2023-07-28 –, 32-D463 (Star)
We have developed BiosimMD.jl, a package for performing molecular dynamics (MD) simulations significantly faster than state-of-the-art engines. We present performance benchmarks of the package and its versatility. The package allows scientists to implement novel methods for MD without compromising the speed of simulation. We also discuss aspects of Julia critical in BiosimMD’s development, including access to many levels of computational abstraction, metaprogramming, and ease of multi-threading.
Molecular dynamics (MD) is a computational method for simulating microscopic motions of atoms in a system, in order to understand macroscopic properties of the system. One of the main uses of MD is in computational drug discovery, where simulating a target protein with a candidate drug (ligand) allows one to predict their binding affinity before conducting expensive wet-lab experiments. MD computations are by no means cheap: to get meaningful results multi-day simulations on high-performance machines are often necessary. For that reason, most popular MD engines are written and performance engineered in C++ in order to make best use of the hardware.
BiosimMD.jl is wholly written in Julia, which made it possible to match and surpass the performance of state-of-the-art C++ engines. The package makes extensive use of the ability to access low-level compiler and CPU features e.g. SIMD operations. At the same time, the ability to test new algorithms at a high level made it possible to quickly research and prototype the best performing code. The package also heavily relies on Julia’s metaprogramming, greatly reducing the size and the complexity of the codebase.
The design of BiosimMD.jl enables users to implement custom MD methods without compromising simulation speed and modifying BiosimMD’s internal code. One example is the use of machine learning during the simulation on-the-fly. A challenge in MD is the design of high-quality force-fields, the set of parameters that determines how the atoms move in a simulation. While there are good off-the-shelf force-fields for proteins, that is not the case for ligands (candidate drugs). We have implemented a package, MoleculeMD.jl, which integrates with BiosimMD.jl in a few lines of code, providing a machine-learnt force field trained on accurate and extensive quantum chemistry data. BiosimMD.jl provides an interface for implementing a wide array of similar techniques.
Currently, BiosimMD.jl is implemented and optimized for Intel and AMD CPUs. In future, a GPU implementation will also be available. There is also an accompanying package to import molecular systems from popular MD engines such as Gromacs and OpenMM.

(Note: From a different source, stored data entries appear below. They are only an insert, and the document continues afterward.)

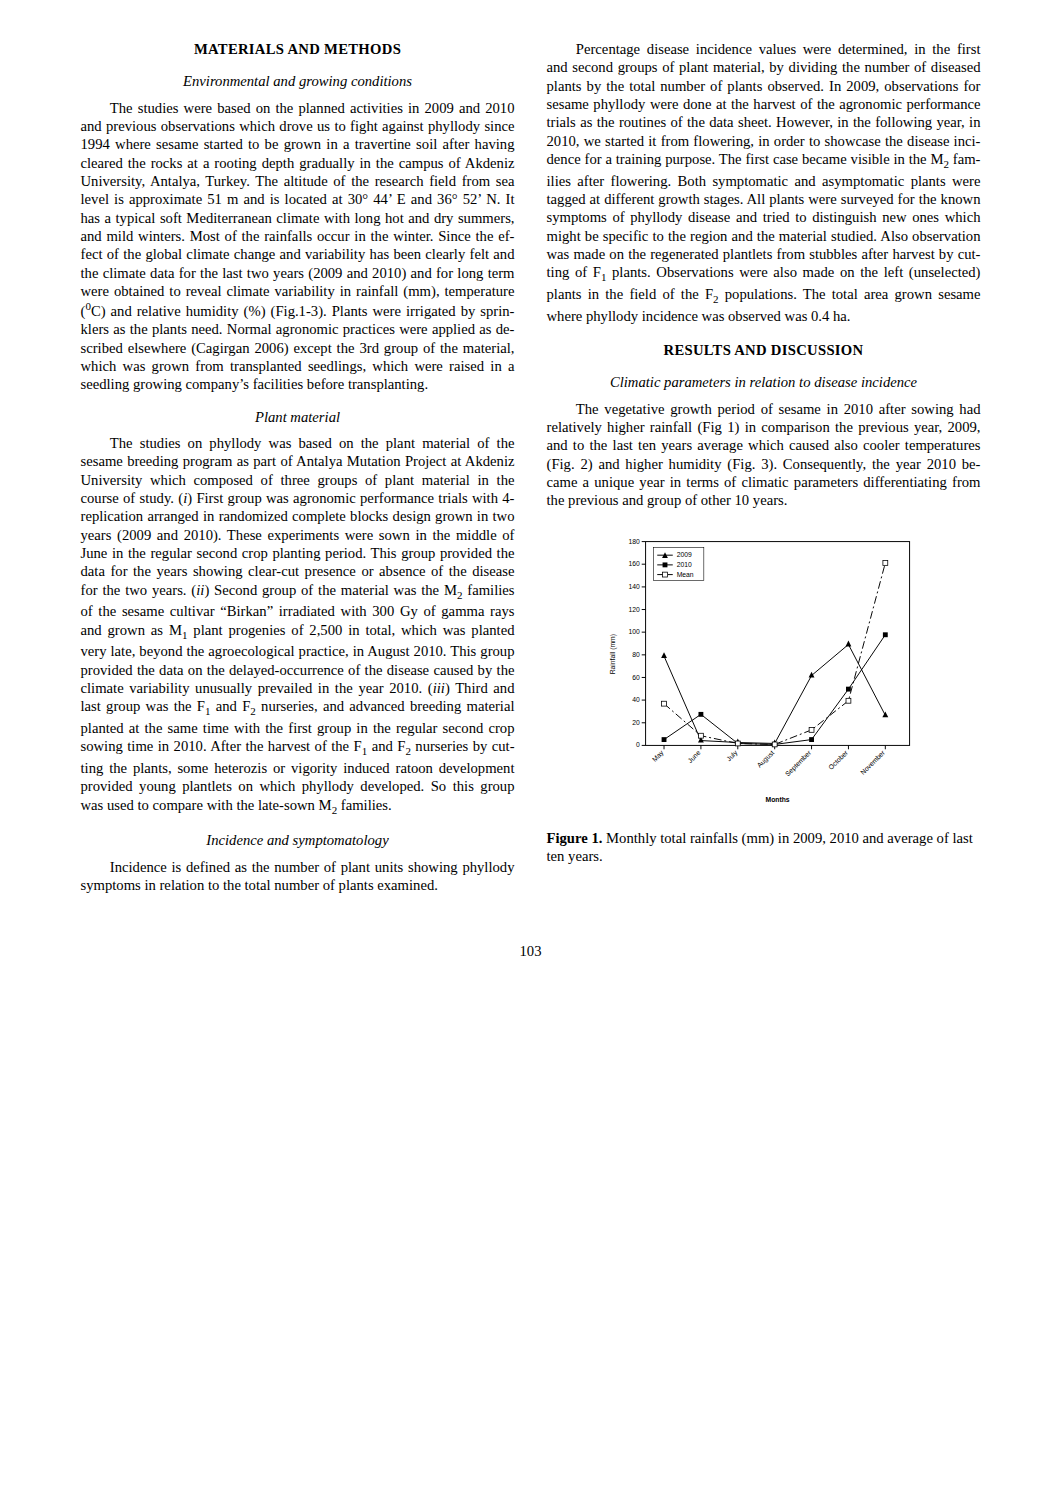MATERIALS AND METHODS
Environmental and growing conditions
The studies were based on the planned activities in 2009 and 2010 and previous observations which drove us to fight against phyllody since 1994 where sesame started to be grown in a travertine soil after having cleared the rocks at a rooting depth gradually in the campus of Akdeniz University, Antalya, Turkey. The altitude of the research field from sea level is approximate 51 m and is located at 30° 44’ E and 36° 52’ N. It has a typical soft Mediterranean climate with long hot and dry summers, and mild winters. Most of the rainfalls occur in the winter. Since the effect of the global climate change and variability has been clearly felt and the climate data for the last two years (2009 and 2010) and for long term were obtained to reveal climate variability in rainfall (mm), temperature (0C) and relative humidity (%) (Fig.1-3). Plants were irrigated by sprinklers as the plants need. Normal agronomic practices were applied as described elsewhere (Cagirgan 2006) except the 3rd group of the material, which was grown from transplanted seedlings, which were raised in a seedling growing company’s facilities before transplanting.
Plant material
The studies on phyllody was based on the plant material of the sesame breeding program as part of Antalya Mutation Project at Akdeniz University which composed of three groups of plant material in the course of study. (i) First group was agronomic performance trials with 4-replication arranged in randomized complete blocks design grown in two years (2009 and 2010). These experiments were sown in the middle of June in the regular second crop planting period. This group provided the data for the years showing clear-cut presence or absence of the disease for the two years. (ii) Second group of the material was the M2 families of the sesame cultivar “Birkan” irradiated with 300 Gy of gamma rays and grown as M1 plant progenies of 2,500 in total, which was planted very late, beyond the agroecological practice, in August 2010. This group provided the data on the delayed-occurrence of the disease caused by the climate variability unusually prevailed in the year 2010. (iii) Third and last group was the F1 and F2 nurseries, and advanced breeding material planted at the same time with the first group in the regular second crop sowing time in 2010. After the harvest of the F1 and F2 nurseries by cutting the plants, some heterozis or vigority induced ratoon development provided young plantlets on which phyllody developed. So this group was used to compare with the late-sown M2 families.
Incidence and symptomatology
Incidence is defined as the number of plant units showing phyllody symptoms in relation to the total number of plants examined.
Percentage disease incidence values were determined, in the first and second groups of plant material, by dividing the number of diseased plants by the total number of plants observed. In 2009, observations for sesame phyllody were done at the harvest of the agronomic performance trials as the routines of the data sheet. However, in the following year, in 2010, we started it from flowering, in order to showcase the disease incidence for a training purpose. The first case became visible in the M2 families after flowering. Both symptomatic and asymptomatic plants were tagged at different growth stages. All plants were surveyed for the known symptoms of phyllody disease and tried to distinguish new ones which might be specific to the region and the material studied. Also observation was made on the regenerated plantlets from stubbles after harvest by cutting of F1 plants. Observations were also made on the left (unselected) plants in the field of the F2 populations. The total area grown sesame where phyllody incidence was observed was 0.4 ha.
RESULTS AND DISCUSSION
Climatic parameters in relation to disease incidence
The vegetative growth period of sesame in 2010 after sowing had relatively higher rainfall (Fig 1) in comparison the previous year, 2009, and to the last ten years average which caused also cooler temperatures (Fig. 2) and higher humidity (Fig. 3). Consequently, the year 2010 became a unique year in terms of climatic parameters differentiating from the previous and group of other 10 years.
0 20 40 60 80 100 120 140 160 180 Rainfall (mm) May June July August September October November Months 2009 2010 Mean
Figure 1. Monthly total rainfalls (mm) in 2009, 2010 and average of last ten years.
103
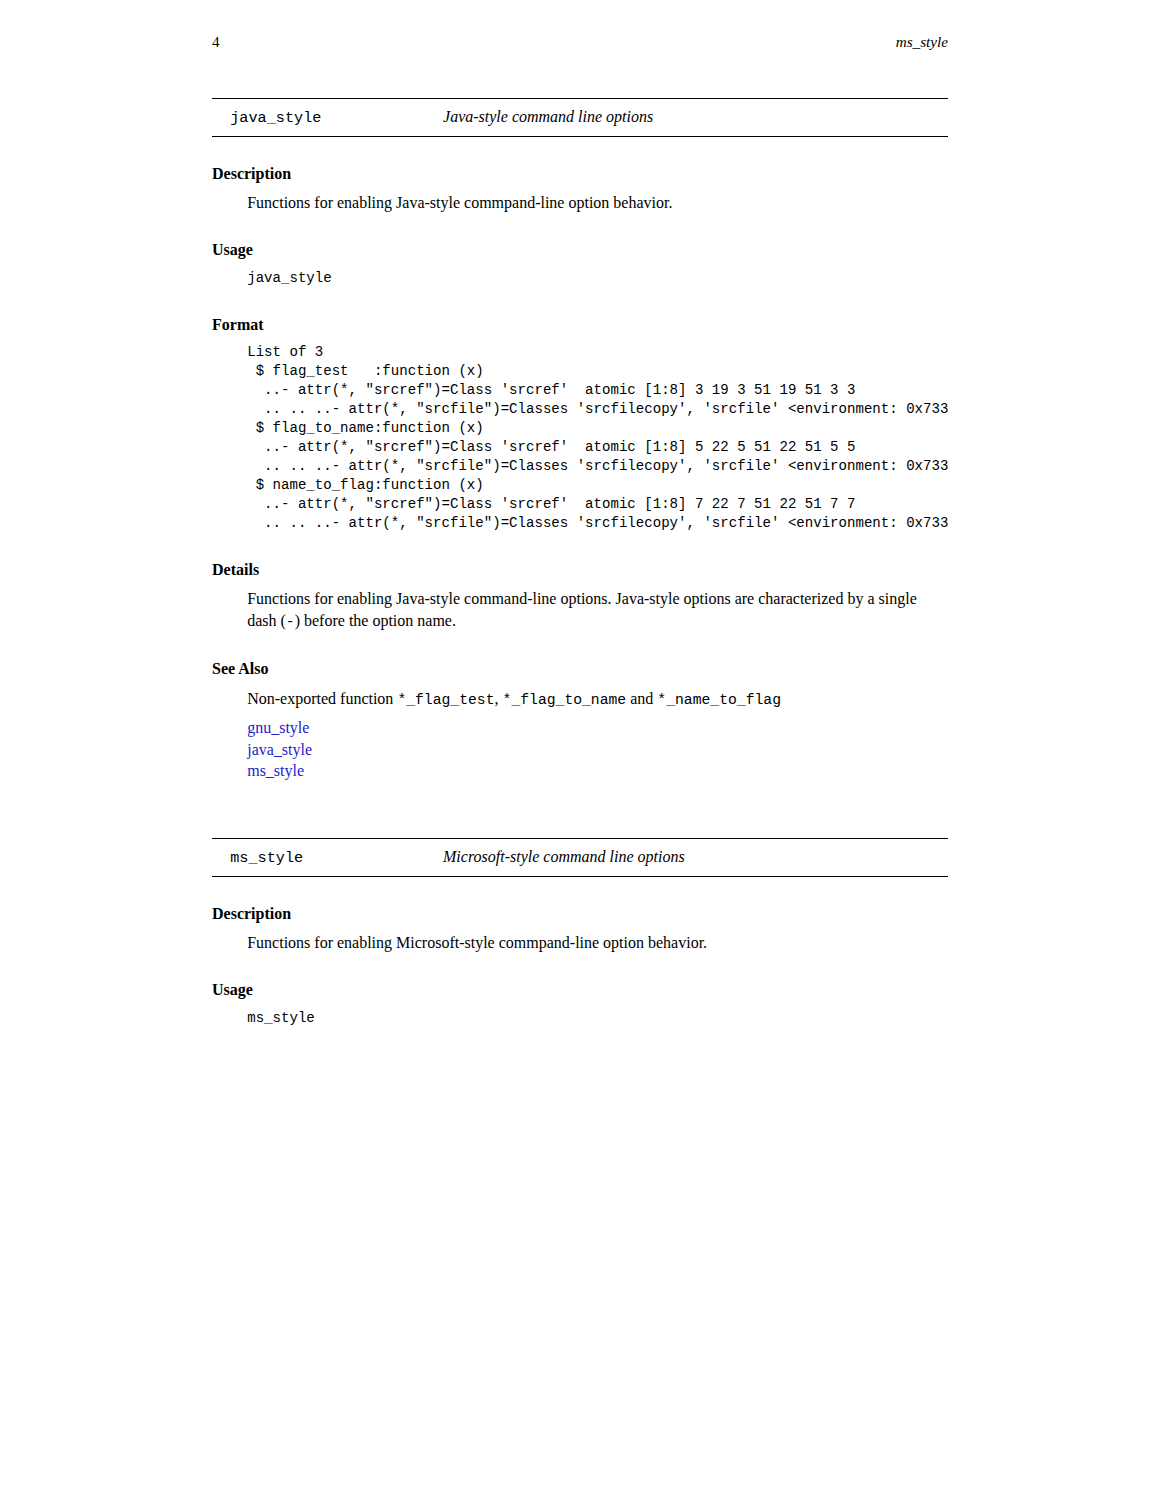4 ms_style
java_style Java-style command line options
Description
Functions for enabling Java-style commpand-line option behavior.
Usage
java_style
Format
List of 3
 $ flag_test   :function (x)
  ..- attr(*, "srcref")=Class 'srcref'  atomic [1:8] 3 19 3 51 19 51 3 3
  .. .. ..- attr(*, "srcfile")=Classes 'srcfilecopy', 'srcfile' <environment: 0x733e1a8>
 $ flag_to_name:function (x)
  ..- attr(*, "srcref")=Class 'srcref'  atomic [1:8] 5 22 5 51 22 51 5 5
  .. .. ..- attr(*, "srcfile")=Classes 'srcfilecopy', 'srcfile' <environment: 0x733e1a8>
 $ name_to_flag:function (x)
  ..- attr(*, "srcref")=Class 'srcref'  atomic [1:8] 7 22 7 51 22 51 7 7
  .. .. ..- attr(*, "srcfile")=Classes 'srcfilecopy', 'srcfile' <environment: 0x733e1a8>
Details
Functions for enabling Java-style command-line options. Java-style options are characterized by a single dash (-) before the option name.
See Also
Non-exported function *_flag_test, *_flag_to_name and *_name_to_flag
gnu_style java_style ms_style
ms_style Microsoft-style command line options
Description
Functions for enabling Microsoft-style commpand-line option behavior.
Usage
ms_style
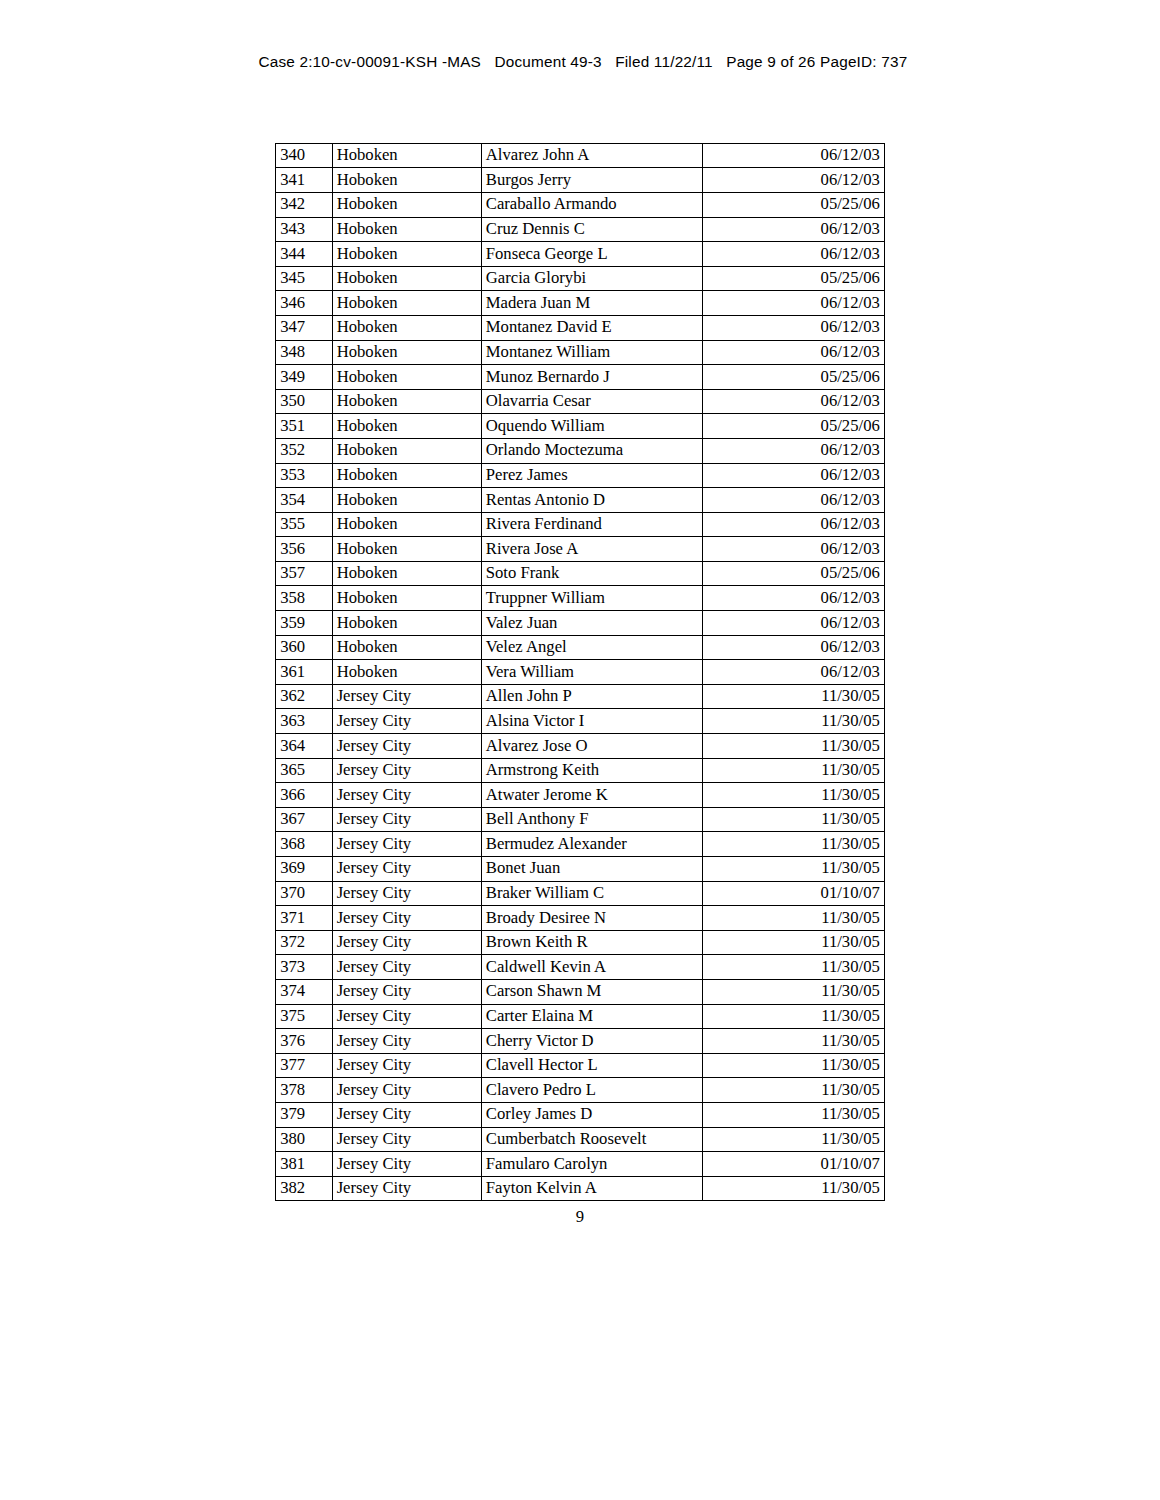Case 2:10-cv-00091-KSH -MAS Document 49-3 Filed 11/22/11 Page 9 of 26 PageID: 737
| 340 | Hoboken | Alvarez John A | 06/12/03 |
| 341 | Hoboken | Burgos Jerry | 06/12/03 |
| 342 | Hoboken | Caraballo Armando | 05/25/06 |
| 343 | Hoboken | Cruz Dennis C | 06/12/03 |
| 344 | Hoboken | Fonseca George L | 06/12/03 |
| 345 | Hoboken | Garcia Glorybi | 05/25/06 |
| 346 | Hoboken | Madera Juan M | 06/12/03 |
| 347 | Hoboken | Montanez David E | 06/12/03 |
| 348 | Hoboken | Montanez William | 06/12/03 |
| 349 | Hoboken | Munoz Bernardo J | 05/25/06 |
| 350 | Hoboken | Olavarria Cesar | 06/12/03 |
| 351 | Hoboken | Oquendo William | 05/25/06 |
| 352 | Hoboken | Orlando Moctezuma | 06/12/03 |
| 353 | Hoboken | Perez James | 06/12/03 |
| 354 | Hoboken | Rentas Antonio D | 06/12/03 |
| 355 | Hoboken | Rivera Ferdinand | 06/12/03 |
| 356 | Hoboken | Rivera Jose A | 06/12/03 |
| 357 | Hoboken | Soto Frank | 05/25/06 |
| 358 | Hoboken | Truppner William | 06/12/03 |
| 359 | Hoboken | Valez Juan | 06/12/03 |
| 360 | Hoboken | Velez Angel | 06/12/03 |
| 361 | Hoboken | Vera William | 06/12/03 |
| 362 | Jersey City | Allen John P | 11/30/05 |
| 363 | Jersey City | Alsina Victor I | 11/30/05 |
| 364 | Jersey City | Alvarez Jose O | 11/30/05 |
| 365 | Jersey City | Armstrong Keith | 11/30/05 |
| 366 | Jersey City | Atwater Jerome K | 11/30/05 |
| 367 | Jersey City | Bell Anthony F | 11/30/05 |
| 368 | Jersey City | Bermudez Alexander | 11/30/05 |
| 369 | Jersey City | Bonet Juan | 11/30/05 |
| 370 | Jersey City | Braker William C | 01/10/07 |
| 371 | Jersey City | Broady Desiree N | 11/30/05 |
| 372 | Jersey City | Brown Keith R | 11/30/05 |
| 373 | Jersey City | Caldwell Kevin A | 11/30/05 |
| 374 | Jersey City | Carson Shawn M | 11/30/05 |
| 375 | Jersey City | Carter Elaina M | 11/30/05 |
| 376 | Jersey City | Cherry Victor D | 11/30/05 |
| 377 | Jersey City | Clavell Hector L | 11/30/05 |
| 378 | Jersey City | Clavero Pedro L | 11/30/05 |
| 379 | Jersey City | Corley James D | 11/30/05 |
| 380 | Jersey City | Cumberbatch Roosevelt | 11/30/05 |
| 381 | Jersey City | Famularo Carolyn | 01/10/07 |
| 382 | Jersey City | Fayton Kelvin A | 11/30/05 |
9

Hayk Saribekyan leads the engineering at Biosim Inc. Biosim’s mission is to reduce the timescale of drug discovery processes many-fold through its platform that combines cutting-edge ideas from scientific computing, AI and quantum chemistry. Biosim uses Julia across its technology stack to achieve state-of-the-art performance on its molecular dynamics and virtual screening tools, as well as to develop custom methods for its computational drug discovery pipeline.
Hayk has received a PhD in Computer Science from the University of Cambridge, where he was a Gates Scholar. Prior to that he received a BSc and MEng from MIT.